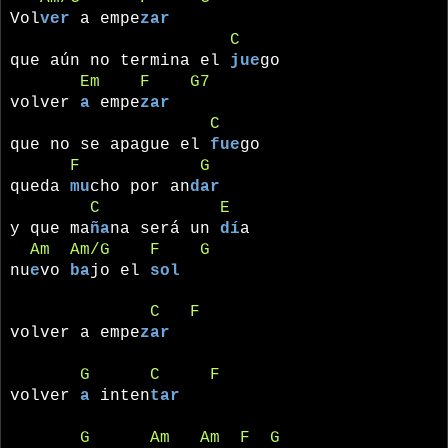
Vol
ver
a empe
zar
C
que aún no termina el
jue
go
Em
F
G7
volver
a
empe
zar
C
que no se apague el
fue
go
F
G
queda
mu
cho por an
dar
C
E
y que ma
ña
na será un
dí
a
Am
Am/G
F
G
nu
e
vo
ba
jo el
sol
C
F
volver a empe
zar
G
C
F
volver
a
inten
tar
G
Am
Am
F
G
------------------------------
▶ _DESCRIPTION OF THE TASK_
Each record above needs to be transcribed word for word, with its pictures omitted.

▶ _RESULT_
Vol
ver
a empe
zar
C
que aún no termina el
jue
go
Em
F
G7
volver
a
empe
zar
C
que no se apague el
fue
go
F
G
queda
mu
cho por an
dar
C
E
y que ma
ña
na será un
dí
a
Am
Am/G
F
G
nu
e
vo
ba
jo el
sol
C
F
volver a empe
zar
G
C
F
volver
a
inten
tar
G
Am
Am
F
G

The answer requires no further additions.